Presenter: Dr. Mirek Barta, Professor of Egyptology at Charles University, Prague
Location: Benjamin T. Rome Auditorium of the Johns Hopkins School of Advanced International Studies, 1619 Massachusetts Avenue, NW, Washington, DC
Lecture is free and open to the public. Please come and bring a guest.
Description: The origins of ancient Egyptian civilization have been attracting the attention of archaeologists ever since the beginnings of Egyptology more than 200 years ago. This lecture will present a new and original interpretation of the rock art in the Egyptian Western Desert which is of key importance for our understanding of the roots of ancient Egyptian civilization. Indeed, its very origins can be most likely dated to the 6th millennium B.C. At that time and in the centuries to follow, the paintings in the Cave of Swimmers, known from the blockbuster film English Patient, and in the Cave of Beasts discovered only a few years ago, were created. These caves are located in a distant and barely accessible part of Egypt, on the borders of Egypt, Libya and Sudan.The rock-art preserved in these caves features several unique motifs that will become the cornerstone of ancient Egyptian iconography and mythology. Among them may be the motif of the sky goddess and the earth god, a prototypic representation of an ancient chieftain in the much later pharaonic guise or the concept of cave creatures protecting the entrance to the Netherworld. During the Fifth and Fourth millennia B.C., the vast areas of the Western Desert suffered from a major depredation of climate that most likely led to a gradual evacuation of the region and instigated the appearance of permanent settlements in the Nile valley which led to the genesis of ancient Egyptian culture. The lecture will present a theory according to which at least some parts of the rock art in the Western Desert were created by an ancient mind that later contributed to the intellectual emergence of ancient Egyptian civilization in the Nile valley.

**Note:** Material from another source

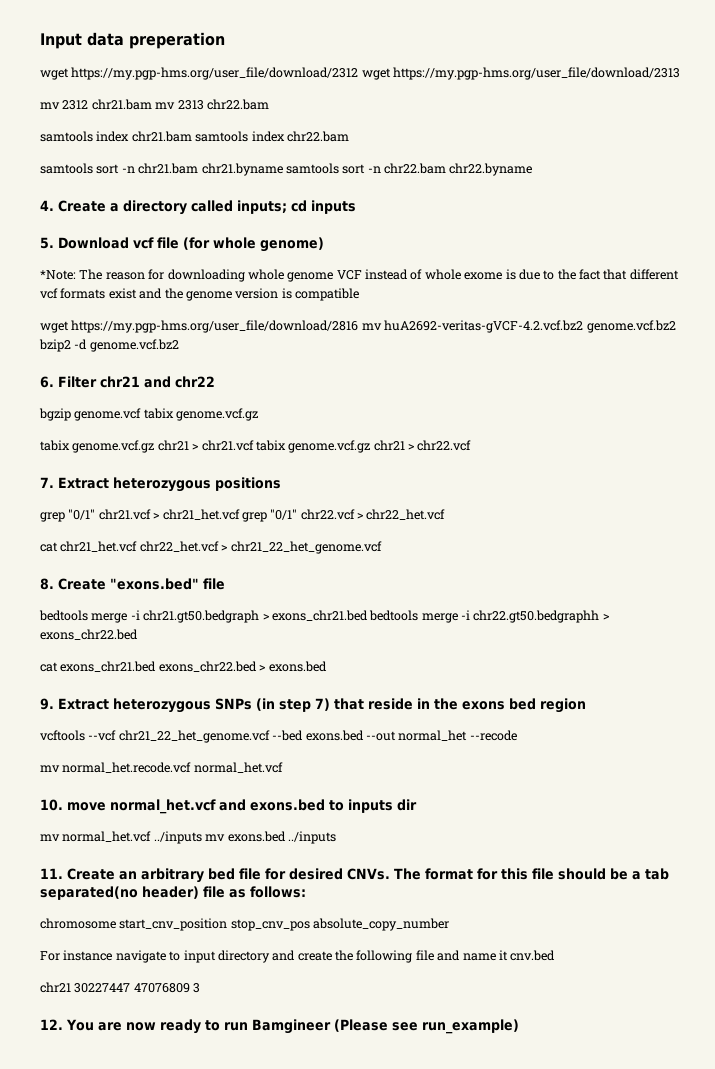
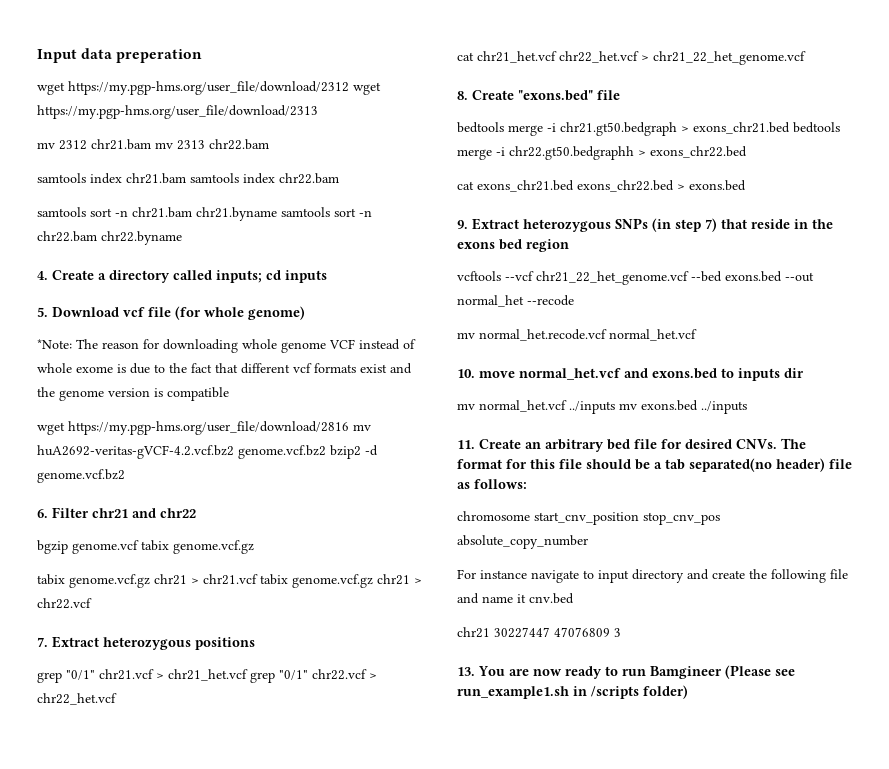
[40,1019,63,1030] 12. -> [457,667,475,676] 13.
[421,1019,519,1034] run_example) -> [457,685,688,699] run_example1.sh in /scripts folder)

About the Speaker: Miroslav Bárta graduated in Egyptology and Prehistoric and Early Historic Archaeology at Charles University in Prague. He completed his Ph.D. studies in Prague and Hamburg. In 2002, he completed his second doctorate in Egyptology and since 2009, has been a professor of Egyptology. His main fields of research are: archeology and history of the third and second millenia B.C., landscape archeology in antiquity, rise and fall of complex societies, interdisciplinary research, and archaeological background of the Old Testament. He has been excavating in Egypt since 1991, conducted research of the Western Desert in 2003-2008, and since 2009 has also been working in Sudan. In 2002, he led the first detailed satellite mapping of the pyramid fields of Abusir, Saqqara and Dahshur. In 2003-2004, he taught at the University of Pennsylvania.
Miroslav Bárta has authored and edited several books, and over a hundred articles. The title of his lecture for ARCE-DC is also the title of his most recent publication: Swimmers in the Sand: On the Origins of Ancient Egyptian Civilization.